Some initial thoughts on this.
1) If a HASingleton is in the middle of starting its service, and then a view change event comes in that leads it to stop its service, the thread that is trying to do the stop should block to allow the start to complete cleanly. And vice versa. How long its willing to block before moving on and stopping the service should be a configurable parameter.
2) Some kind of callback mechanism would be useful, so that services that potentially take a long time in start/stop can periodically call back to confirm if they should continue. For example, a deployer deploying everything the deploy-hasingleton directory could call back after completing each deployment to check if it should continue.
3) We want to avoid the situation where multiple nodes become coordinator of a one-server group and then have to merge. Perhaps a slightly longer timeout in the PING protocol in our standard protocol stacks would help?
Certainly the current deployment logic is too tightly coupled to the view change notification. This issue probably really should be very much related to the configurable coordinator selection RFE. If a node has decided its the master and is doing a deployment, this is a strong vote to remain the coordinator when another subgroup joins. Of course this still leaves open the issue of having two clusters with singletons joining. Even in this case though, the resolution is to have better integration with the coordination selection protocol itself so that out of synch decisions based on an asychronous view change events don't trigger long running deployment tasks.
I don't view that 2 can be practially implemented today. If we know the longest singleton deployment takes N minutes, we should be able to configure the cluster layer to guarentee that once a selection is made, there will be no attempt to change this for N minutes. If after this time it turns out the two singleton clusters need to merge, then there is an orderly merge with a shutdown of one singleton and stability on this decision for another N minutes.
I view the current singleton problem as representative of trying to layer in semantics on top of msgs emitted from the jgroups stack without due consideration of how the clustered applications will behave. We need to make better decisions about whether a behavior is an inherent extension to the associated jgroups protocol vs a behavior that can reliably be built off of an asychronous event notification that may be out of date as soon as its received.

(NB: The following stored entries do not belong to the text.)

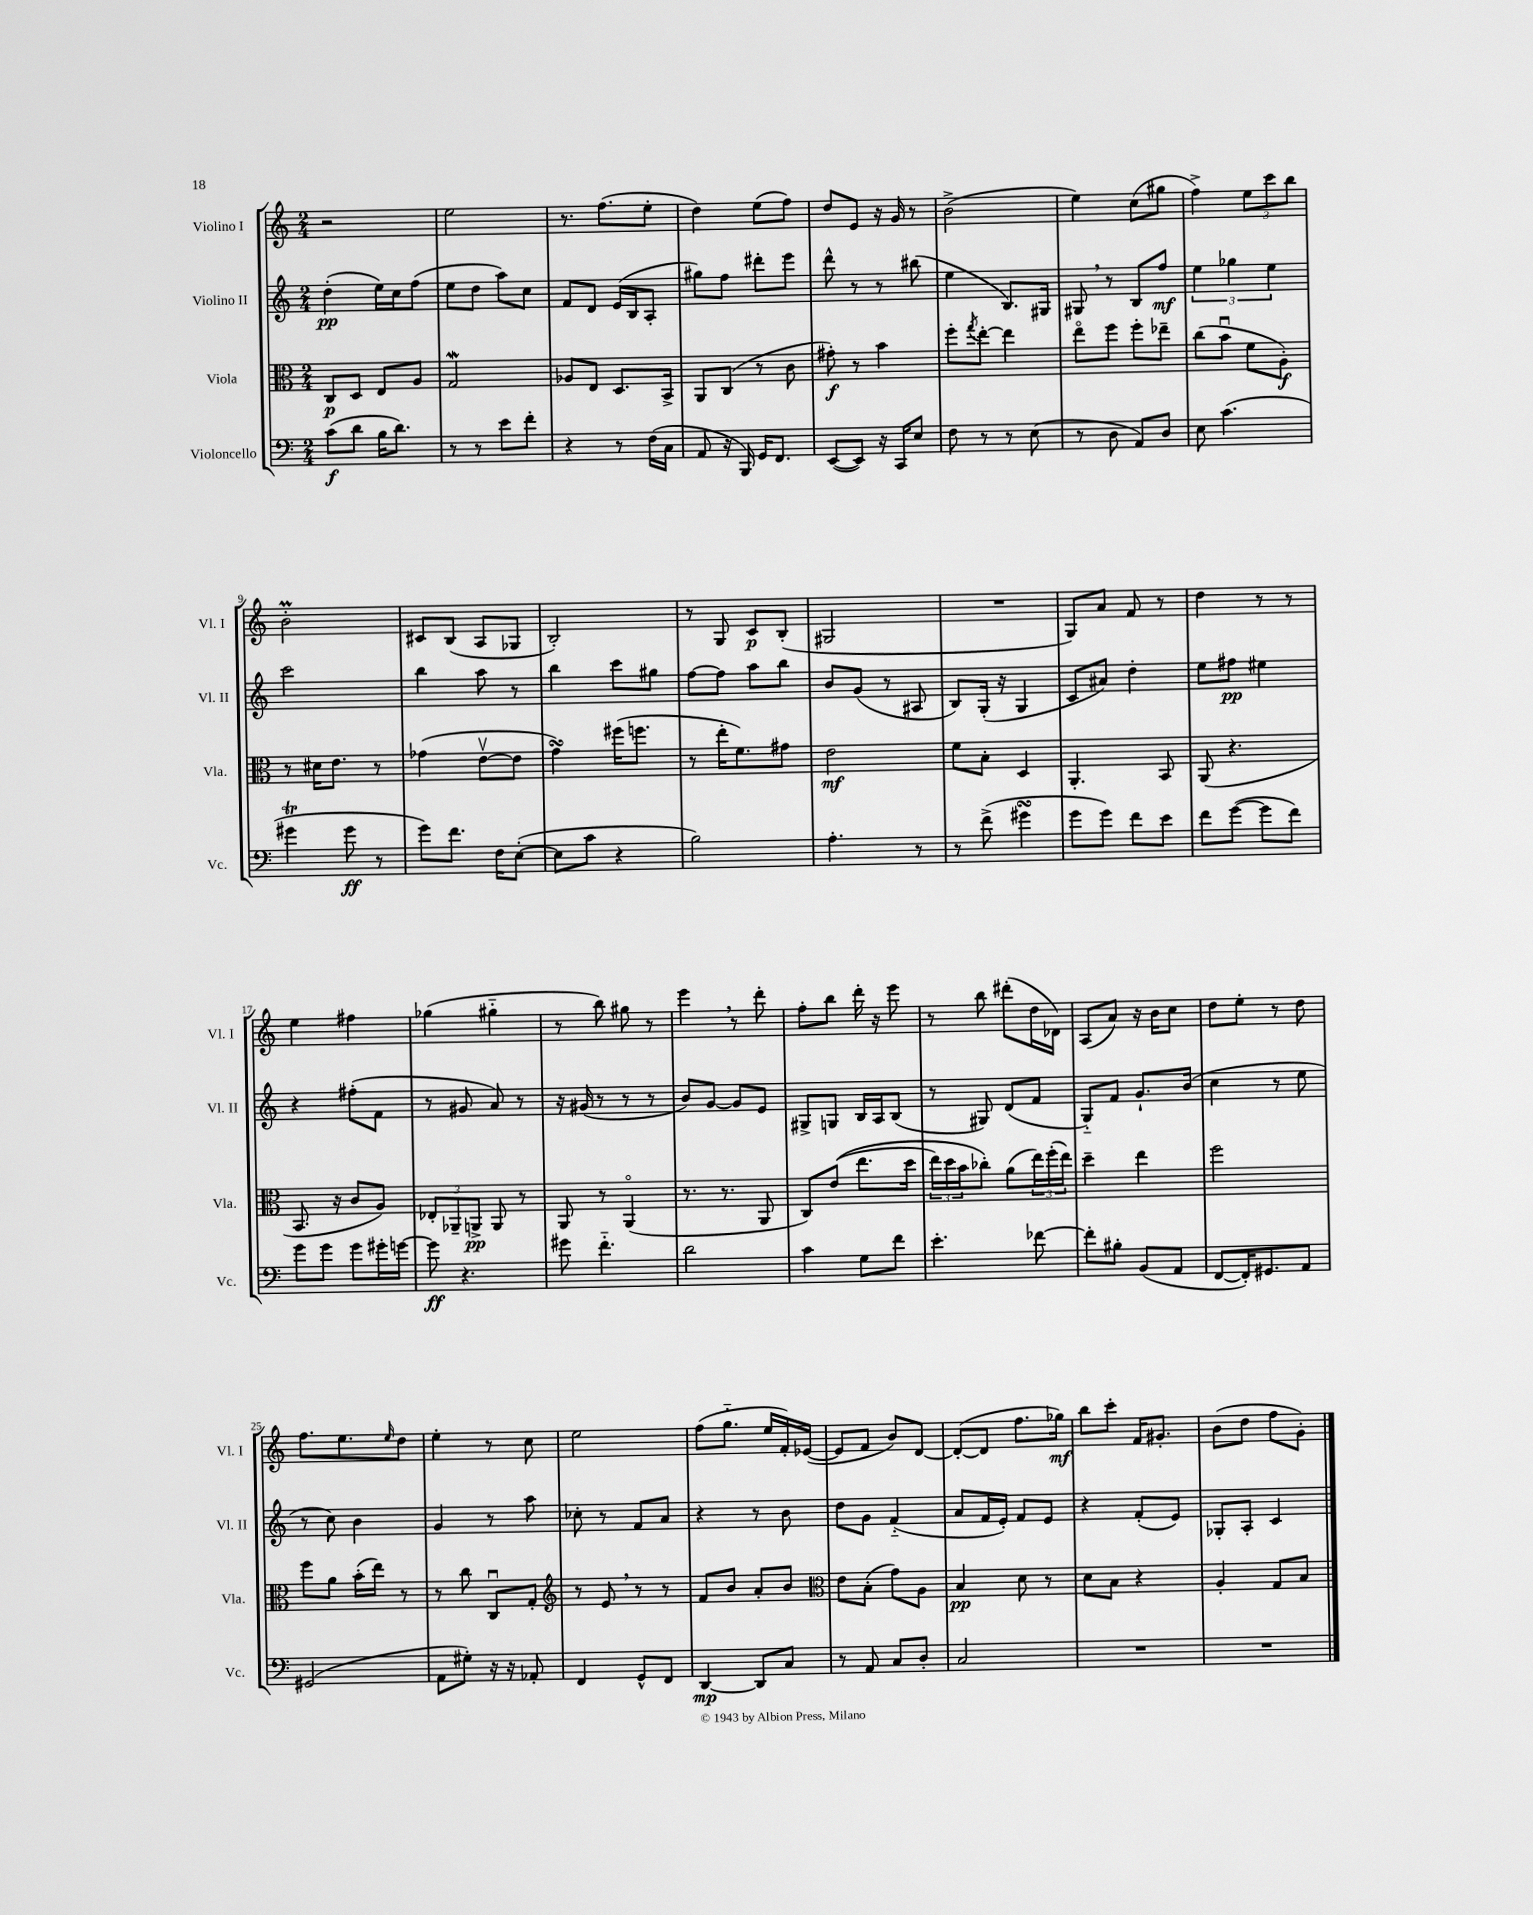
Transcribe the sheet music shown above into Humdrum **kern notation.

**kern	**kern	**kern	**kern
*staff4	*staff3	*staff2	*staff1
*clefF4	*clefC3	*clefG2	*clefG2
*k[]	*k[]	*k[]	*k[]
*M2/4	*M2/4	*M2/4	*M2/4
(8c	8C	(4dd'	2r
8d	8D	.	.
16B	8E	16ee)	.
8.d)	.	16cc	.
.	8A	(8ff	.
=	=	=	=
8r	2G	8ee	2ee
8r	.	8dd	.
8e	.	8aa)	.
8f'	.	8cc	.
=	=	=	=
4r	8A-	8f	8.r
.	8E	8d	.
.	.	.	(8.ff
8r	8.D	(16e	.
.	.	16B	.
(16F	.	8A'	8ee'
16C	16BB^	.	.
=	=	=	=
8AA	8AA	8gg#)	4dd)
16r	(8C	8ff	.
16BBB)	.	.	.
16GG	8r	8ddd#'	(8ee
8.FF	.	.	.
.	8c	8eee	8ff)
=	=	=	=
([8EE	8g#')	8ddd^^	8dd
8EE])	8r	8r	8e
16r	4b	8r	16r
16CC	.	.	16g
8E	.	(8bb#	8r
=	=	=	=
8F	8ff'	4ee	(2b^
.	8qgg	.	.
8r	[8ee'	.	.
8r	4ee]	8.B)	.
(8E	.	.	.
.	.	16G#	.
=	=	=	=
8r	8eeo	8G#	4ee)
8D	8ff	8r	.
8AA)	8ff'	8B	(8cc
8D	8ee-~	8ff	8gg#
=	=	=	=
8E	(8cc	6ee	4ff^)
(4.c	8bu	.	.
.	.	6gg-	.
.	8f	.	12ee
.	.	6ee	12ccc
.	8A')	.	.
.	.	.	12bb
=	=	=	=
4g#	8r	2ccc	2b'
.	16d#	.	.
.	8.e	.	.
8g#	.	.	.
8r	8r	.	.
=	=	=	=
8g)	(4g-	4bb	8c#
8.f	.	.	(8B
.	[8ev	8aa	8A
16F	.	.	.
([8E'	8e]	8r	8G-
=	=	=	=
8E]	4g)	4bb	2B')
8c	.	.	.
4r	(16ff#	8ccc	.
.	8.ff	.	.
.	.	8gg#	.
=	=	=	=
2B)	8r	[8ff	8r
.	16ee'	8ff]	8G
.	8.f)	.	.
.	.	8aa	8c
.	8g#	8bb	(8B'
=	=	=	=
4.A'	2e	8b	2G#
.	.	(8g	.
.	.	8r	.
8r	.	8A#	.
=	=	=	=
8r	8f	8B)	2r
(8f^	8B'	(16G'	.
.	.	16r	.
4g#	4D	4G	.
=	=	=	=
8g	4.AA'	8c	8G)
8g)	.	8a#)	8a
8f	.	4dd'	8f
8e	8BB	.	8r
=	=	=	=
8f	(8AA	8ee	4dd
([8g	4.r	8ff#	.
8g]	.	4ee#	8r
8f)	.	.	8r
=	=	=	=
8g	8.BB	4r	4ee
8g	.	.	.
.	16r	.	.
8g	8c	(8ff#'	4ff#
16g#'	8A)	8f	.
[16g	.	.	.
=	=	=	=
8g]	12E-'	8r	(4gg-
.	12AA-~	.	.
4.r	.	8g#	.
.	12AA^	.	.
.	8AA	8a)	4gg#'~
.	8r	8r	.
=	=	=	=
8g#	8AA	16r	8r
.	.	(16g#	.
4.f'~	8r	8r	8bb)
.	(4AAo	8r	8gg#
.	.	8r	8r
=	=	=	=
2d	8.r	8b)	4eee
.	.	[8g	.
.	8.r	.	.
.	.	8g]	8r
.	8AA	8e	8ddd'
=	=	=	=
4c	8C)	8G#^	8ff'
.	&((8e	8G	8bb
8G	8.ee	16B	16ddd'
.	.	16A	16r
8f	.	(8B	8eee
.	16dd	.	.
=	=	=	=
4.e'	24ee)	8r	8r
.	24dd	.	.
.	24b	.	.
.	8cc-'&)	8G#)	8bb
.	(8a	(8d	(8ddd#'
[8f-	24ee)	8f	16dd
.	(24ff'	.	.
.	.	.	16d-)
.	24ee)	.	.
=	=	=	=
8f-']	4dd~	8G'~)	(8A
8B#'	.	8f	8a)
(8BB	4ee	8.g`	16r
.	.	.	16b
8AA	.	.	8cc
.	.	(16b	.
=	=	=	=
[8FF	2ff	4cc	8dd
16FF'])	.	.	8ee'
8.GG#	.	.	.
.	.	8r	8r
8AA	.	8ee	8dd
=	=	=	=
(2GG#	8ff	8r	8.ff
.	8a	8cc)	.
.	.	.	8.ee
.	(16b'	4b	.
.	16ee)	.	.
.	.	.	16qqee
.	8r	.	8dd
=	=	=	=
8AA	8r	4g	4ee'
8G#')	8cc	.	.
16r	8Cu	8r	8r
16r	.	.	.
8AA-'	8G'	8aa	8cc
=	=	=	=
*	*clefG2	*	*
4FF	8r	8cc-'	2ee
.	8e	8r	.
8GG^^	8r	8f	.
8FF	8r	8a	.
=	=	=	=
[4DD	8f	4r	(8ff
.	8b	.	8.gg'~
8DD]	8a'	8r	.
.	.	.	16ee
8C	8b	8b	16f')
.	.	.	([16e-
=	=	=	=
*	*clefC3	*	*
8r	8e	8dd	8e-]
8AA	(8B'	8g	8f
8C	8g)	(4f'~	8b)
8D'	8A	.	[8d
=	=	=	=
2C	4B	8a	(8d'_
.	.	16f	8d]
.	.	16e')	.
.	8d	8f	8.ff
.	8r	8e	.
.	.	.	16gg-)
=	=	=	=
2r	8d	4r	8bb
.	8B	.	8ccc'
.	4r	(8f'	16f
.	.	.	8.g#'
.	.	8e)	.
=	=	=	=
2r	4A'	8G-'	(8b
.	.	8A'	8dd
.	8G	4c	8ff
.	8B	.	8g')
==	==	==	==
*-	*-	*-	*-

This is why many of the cluster service event notifications were originally synchronous. The problem was that this was not done properly to ensure the event notification was an extension of the protocol stack that could not cause deadlock or other bad side-effects.

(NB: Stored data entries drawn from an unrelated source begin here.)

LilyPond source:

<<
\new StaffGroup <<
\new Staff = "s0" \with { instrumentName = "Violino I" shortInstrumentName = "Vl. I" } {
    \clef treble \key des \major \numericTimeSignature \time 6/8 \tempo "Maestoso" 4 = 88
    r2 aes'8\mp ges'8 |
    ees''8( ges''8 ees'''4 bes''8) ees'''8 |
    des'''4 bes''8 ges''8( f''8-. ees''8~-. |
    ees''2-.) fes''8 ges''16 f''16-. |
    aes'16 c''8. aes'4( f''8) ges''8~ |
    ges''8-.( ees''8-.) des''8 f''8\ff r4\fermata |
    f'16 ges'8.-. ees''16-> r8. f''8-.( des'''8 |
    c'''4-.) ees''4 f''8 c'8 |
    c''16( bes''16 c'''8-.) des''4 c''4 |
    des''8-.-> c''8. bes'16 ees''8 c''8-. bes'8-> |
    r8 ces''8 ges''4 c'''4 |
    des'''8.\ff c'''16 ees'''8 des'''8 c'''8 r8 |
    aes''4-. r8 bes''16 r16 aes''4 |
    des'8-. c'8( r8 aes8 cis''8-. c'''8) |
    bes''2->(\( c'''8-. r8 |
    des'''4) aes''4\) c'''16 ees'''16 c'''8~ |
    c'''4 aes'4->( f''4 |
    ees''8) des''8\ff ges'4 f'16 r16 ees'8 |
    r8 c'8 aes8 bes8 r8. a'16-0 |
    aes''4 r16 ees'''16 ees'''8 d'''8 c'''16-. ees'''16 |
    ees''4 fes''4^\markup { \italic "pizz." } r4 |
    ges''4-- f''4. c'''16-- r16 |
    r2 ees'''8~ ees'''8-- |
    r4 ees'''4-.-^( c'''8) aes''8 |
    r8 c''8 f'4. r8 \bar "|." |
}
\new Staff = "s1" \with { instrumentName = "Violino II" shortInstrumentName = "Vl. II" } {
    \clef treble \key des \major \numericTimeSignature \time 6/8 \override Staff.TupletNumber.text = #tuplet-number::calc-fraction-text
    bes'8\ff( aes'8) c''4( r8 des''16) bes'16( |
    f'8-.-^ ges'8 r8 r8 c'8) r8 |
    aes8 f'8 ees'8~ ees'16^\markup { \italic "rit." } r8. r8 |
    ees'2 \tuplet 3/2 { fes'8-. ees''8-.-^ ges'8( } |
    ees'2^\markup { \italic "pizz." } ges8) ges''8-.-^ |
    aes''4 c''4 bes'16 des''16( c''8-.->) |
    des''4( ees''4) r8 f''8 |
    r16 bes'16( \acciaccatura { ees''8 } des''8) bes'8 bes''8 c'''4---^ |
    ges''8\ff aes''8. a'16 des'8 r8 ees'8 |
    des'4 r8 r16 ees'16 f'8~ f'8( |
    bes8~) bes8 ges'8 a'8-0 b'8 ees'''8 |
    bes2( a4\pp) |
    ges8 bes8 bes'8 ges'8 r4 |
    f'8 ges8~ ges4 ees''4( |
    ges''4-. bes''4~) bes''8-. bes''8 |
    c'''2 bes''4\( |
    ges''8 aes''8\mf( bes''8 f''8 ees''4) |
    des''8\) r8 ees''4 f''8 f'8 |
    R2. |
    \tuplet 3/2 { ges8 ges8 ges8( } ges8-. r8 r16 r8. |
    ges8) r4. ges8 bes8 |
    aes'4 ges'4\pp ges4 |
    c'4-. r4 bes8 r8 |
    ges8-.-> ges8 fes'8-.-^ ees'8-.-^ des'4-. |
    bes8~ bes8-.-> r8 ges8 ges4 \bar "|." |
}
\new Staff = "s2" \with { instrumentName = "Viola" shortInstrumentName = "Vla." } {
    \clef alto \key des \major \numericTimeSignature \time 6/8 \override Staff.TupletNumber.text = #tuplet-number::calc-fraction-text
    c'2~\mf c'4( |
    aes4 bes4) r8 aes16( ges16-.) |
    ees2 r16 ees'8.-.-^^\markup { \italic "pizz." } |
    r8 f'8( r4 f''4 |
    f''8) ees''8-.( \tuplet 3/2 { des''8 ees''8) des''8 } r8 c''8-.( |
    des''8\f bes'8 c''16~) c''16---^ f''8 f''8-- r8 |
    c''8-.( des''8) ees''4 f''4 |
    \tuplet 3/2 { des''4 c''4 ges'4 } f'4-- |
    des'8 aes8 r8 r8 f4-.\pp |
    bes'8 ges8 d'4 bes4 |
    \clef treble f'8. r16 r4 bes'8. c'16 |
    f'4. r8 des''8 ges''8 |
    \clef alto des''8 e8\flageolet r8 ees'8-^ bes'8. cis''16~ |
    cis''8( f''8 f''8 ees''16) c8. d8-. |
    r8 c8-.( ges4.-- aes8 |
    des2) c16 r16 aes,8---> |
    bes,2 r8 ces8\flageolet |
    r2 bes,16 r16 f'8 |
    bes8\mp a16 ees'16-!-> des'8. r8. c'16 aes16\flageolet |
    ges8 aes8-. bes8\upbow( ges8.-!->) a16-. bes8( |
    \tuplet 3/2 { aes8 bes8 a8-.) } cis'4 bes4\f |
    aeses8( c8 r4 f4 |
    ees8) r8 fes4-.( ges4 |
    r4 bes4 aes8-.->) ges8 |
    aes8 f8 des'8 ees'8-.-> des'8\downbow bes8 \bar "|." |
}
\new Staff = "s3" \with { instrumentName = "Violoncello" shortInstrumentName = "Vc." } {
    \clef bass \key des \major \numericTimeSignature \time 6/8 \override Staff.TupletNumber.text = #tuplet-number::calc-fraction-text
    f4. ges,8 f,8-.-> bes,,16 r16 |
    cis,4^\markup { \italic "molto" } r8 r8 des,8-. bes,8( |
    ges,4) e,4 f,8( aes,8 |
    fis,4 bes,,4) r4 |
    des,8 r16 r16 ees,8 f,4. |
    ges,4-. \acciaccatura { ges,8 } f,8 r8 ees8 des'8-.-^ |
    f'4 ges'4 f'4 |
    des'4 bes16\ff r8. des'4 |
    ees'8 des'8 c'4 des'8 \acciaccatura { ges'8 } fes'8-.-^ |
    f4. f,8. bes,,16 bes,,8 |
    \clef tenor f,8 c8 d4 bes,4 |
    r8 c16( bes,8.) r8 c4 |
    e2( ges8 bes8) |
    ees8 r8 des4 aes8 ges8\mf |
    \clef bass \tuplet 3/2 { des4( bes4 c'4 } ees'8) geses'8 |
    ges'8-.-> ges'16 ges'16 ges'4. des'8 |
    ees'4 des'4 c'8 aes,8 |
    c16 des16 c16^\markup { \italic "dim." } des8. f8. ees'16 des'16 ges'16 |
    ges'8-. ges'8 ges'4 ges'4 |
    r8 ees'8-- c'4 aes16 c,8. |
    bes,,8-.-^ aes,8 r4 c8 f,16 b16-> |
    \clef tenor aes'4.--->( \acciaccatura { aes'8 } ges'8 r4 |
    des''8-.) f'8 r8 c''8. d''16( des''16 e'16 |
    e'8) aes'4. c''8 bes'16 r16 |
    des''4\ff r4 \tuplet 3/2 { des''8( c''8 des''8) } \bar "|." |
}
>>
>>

One thing I have thought about in the past is a whether the higher level clustering features could be more rigorously defined in terms of a statemachine extesion to the jgroups protocol stack so that one could understand the cluster behavior and analyze its state, failures, and transitions much more meaningfully than one can do today by trying to merge N logs from M clustering layers.
As discussed above, full solution requires configurable policies that allow more complex interaction between the various nodes deploying the singleton. JIRA issue is http://jira.jboss.com/jira/browse/JBAS-2499 .
For 4.0.4, work done for http://jira.jboss.com/jira/browse/JBAS-2499 has changed the threading behavior of HASingleton deployments in a way that should eliminate the issue of 2 threads simultaneously starting/stopping the singleton:
1) Singleton MBean depends on ClusterPartition; thus by time singleton is started, partition is started and node knows if it is master.
2) Singleton registers its replicant with DRM.
3) *On the same thread* DRM calls back to singleton, notifying it of its own key change; singleton uses the callback to check that it is the master and starts its service.
4) Partition detects another node; *on the JG thread* the singleton is informed by DRM of key change; singleton uses callback to see it is no longer master and tries to stop its service. Simultaneous start and stop leads to issue reported in JBAS-73.
DRM queues all key change notifications, which are then dispatched to listeners by a separate handler thread. Thus, the two notifications in steps 3 and 4 above would come from this single handler thread. It is no longer possible for them to occur simultaneously.
An obvious implication of this is that if the start service process in #3 takes a long time, the process of stopping the service will have to wait until it completes, no matter how long that is.